Viele Belege dafür finden sich in den Akten des Auswärtigen Amtes, an deren Edition Tim Geiger vom Institut für Zeitgeschichte (IfZ) arbeitet. Vor allem deutsche Diplomaten in arabischen Ländern drängten darauf, auch Palästinenserorganisationen aus dem Umfeld der Terroristen nicht völlig auszugrenzen. Was die Beziehungen zu den Palästinensern betraf, so urteilt Geiger, sei die Bundesregierung in der Europäischen Gemeinschaft nicht die treibende Kraft gewesen. „Sie hielt sich mit Rücksicht auf Israel zurück, während etwa Italien und Frankreich die Kontaktpflege viel offensiver betrieben“, meint der Historiker.

Als Sündenfall wertete die israelische Regierung vor allem die Bonner Reaktion auf die Entführung der Lufthansa-Maschine „Kiel“ von Beirut nach Zagreb durch ein PLO-Kommando weniger als zwei Monate nach dem Olympia-Attentat. Die deutschen Behörden gaben den Forderungen der palästinensischen Hijacker sofort nach und ließen die in Bayern einsitzenden drei überlebenden Attentäter ausfliegen. Kanzler Willy Brandt bemühte sich, das Einknicken zu rechtfertigen: Es habe in diesem Fall „keine andere Wahl“ gegeben, schrieb er an die erboste Ministerpräsidentin Golda Meir.

Terrorismusbekämpfung als internationale Aufgabe

Doch auch als fünf Jahre später ein Organisator des Olympia-Attentats in Frankreich verhaftet wurde, zeigte Bonn wenig Interesse, so dass Abu Daud aus Paris nach Algerien ausfliegen konnte.

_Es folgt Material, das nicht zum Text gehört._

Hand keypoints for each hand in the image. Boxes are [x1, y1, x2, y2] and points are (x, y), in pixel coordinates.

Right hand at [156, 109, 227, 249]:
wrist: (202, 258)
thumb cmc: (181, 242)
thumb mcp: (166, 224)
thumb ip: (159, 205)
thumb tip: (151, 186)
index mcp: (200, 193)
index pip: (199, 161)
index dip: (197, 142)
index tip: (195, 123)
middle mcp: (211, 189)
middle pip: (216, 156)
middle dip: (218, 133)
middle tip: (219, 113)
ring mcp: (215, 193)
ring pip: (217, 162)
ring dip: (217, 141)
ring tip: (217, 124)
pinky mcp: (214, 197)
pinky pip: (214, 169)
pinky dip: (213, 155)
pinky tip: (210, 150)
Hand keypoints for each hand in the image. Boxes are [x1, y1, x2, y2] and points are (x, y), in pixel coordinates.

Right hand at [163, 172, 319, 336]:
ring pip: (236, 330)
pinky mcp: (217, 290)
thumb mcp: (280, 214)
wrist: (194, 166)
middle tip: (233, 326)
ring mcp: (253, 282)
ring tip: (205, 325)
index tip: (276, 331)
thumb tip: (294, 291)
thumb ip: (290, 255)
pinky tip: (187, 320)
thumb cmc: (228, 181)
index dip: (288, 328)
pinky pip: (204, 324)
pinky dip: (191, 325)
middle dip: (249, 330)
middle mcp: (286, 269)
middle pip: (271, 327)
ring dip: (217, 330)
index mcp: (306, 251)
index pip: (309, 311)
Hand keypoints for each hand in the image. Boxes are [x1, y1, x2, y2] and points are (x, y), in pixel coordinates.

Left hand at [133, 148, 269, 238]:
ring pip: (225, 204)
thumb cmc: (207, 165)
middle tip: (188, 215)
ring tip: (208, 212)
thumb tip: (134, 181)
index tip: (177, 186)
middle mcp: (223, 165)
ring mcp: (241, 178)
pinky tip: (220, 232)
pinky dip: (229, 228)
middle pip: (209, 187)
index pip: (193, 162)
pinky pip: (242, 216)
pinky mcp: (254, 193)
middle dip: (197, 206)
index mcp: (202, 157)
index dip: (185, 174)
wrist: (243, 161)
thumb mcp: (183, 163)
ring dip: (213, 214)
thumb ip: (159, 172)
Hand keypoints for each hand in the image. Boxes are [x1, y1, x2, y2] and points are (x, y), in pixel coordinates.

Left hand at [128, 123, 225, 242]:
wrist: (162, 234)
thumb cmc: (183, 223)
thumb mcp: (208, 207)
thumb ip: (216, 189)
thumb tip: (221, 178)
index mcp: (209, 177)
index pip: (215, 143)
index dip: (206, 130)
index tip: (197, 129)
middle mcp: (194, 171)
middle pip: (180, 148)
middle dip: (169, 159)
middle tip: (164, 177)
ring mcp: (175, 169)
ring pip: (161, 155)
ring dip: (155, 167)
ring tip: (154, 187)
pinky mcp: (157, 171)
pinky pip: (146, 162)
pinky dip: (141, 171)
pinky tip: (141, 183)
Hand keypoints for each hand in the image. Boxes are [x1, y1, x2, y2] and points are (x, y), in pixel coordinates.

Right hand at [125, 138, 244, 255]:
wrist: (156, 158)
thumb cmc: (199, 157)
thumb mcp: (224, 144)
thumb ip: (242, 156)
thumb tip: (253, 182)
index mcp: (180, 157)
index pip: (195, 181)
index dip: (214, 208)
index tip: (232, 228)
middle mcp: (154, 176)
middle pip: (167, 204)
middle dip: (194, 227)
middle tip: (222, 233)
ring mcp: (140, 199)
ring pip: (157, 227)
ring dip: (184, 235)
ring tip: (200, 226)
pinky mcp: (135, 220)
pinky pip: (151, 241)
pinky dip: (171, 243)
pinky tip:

Auch die Regierung Schmidt/Genscher habe „vornehme Zurückhaltung geübt, wo es um die Strafverfolgung palästinensischer Terroristen ging“, urteilt der Historiker Geiger. Keiner der Mörder musste sich je vor einem deutschen Gericht verantworten.

Von „Appeasement- Politik“ der Bundesregierung will Geiger trotzdem nicht sprechen: „Das war Realpolitik.“ Auch sei es nicht moralisch-verwerflich gewesen, in den mit Konflikten aufgeladenen Nahen und Mittleren Osten politische Kontakte aufzubauen. „Im Vordergrund stand der Wunsch, Deutschland nicht zum Zielland neuer Terroranschläge zu machen“, sagt der Historiker. „Das war ein politisch legitimer Wunsch.“

Hartnäckig halten sich seit 40 Jahren Vermutungen, die Entführung der „Kiel“ sei 1972 mit deutschem Wissen erfolgt, um die Attentäter loszuwerden. Geigers Kollegin Eva Oberloskamp freilich urteilt in einem kürzlich veröffentlichten Aufsatz, für diese These fehlten „überzeugende Belege“. Die IfZ-Historikerin beschreibt in ihrer Untersuchung, dass die Bundesregierung nach dem Attentat innere Sicherheit nicht mehr nur als nationale Aufgabe begriff, sondern gezielt wegweisende Entscheidungen für die internationale Kooperation im Kampf gegen den Terror vorantrieb.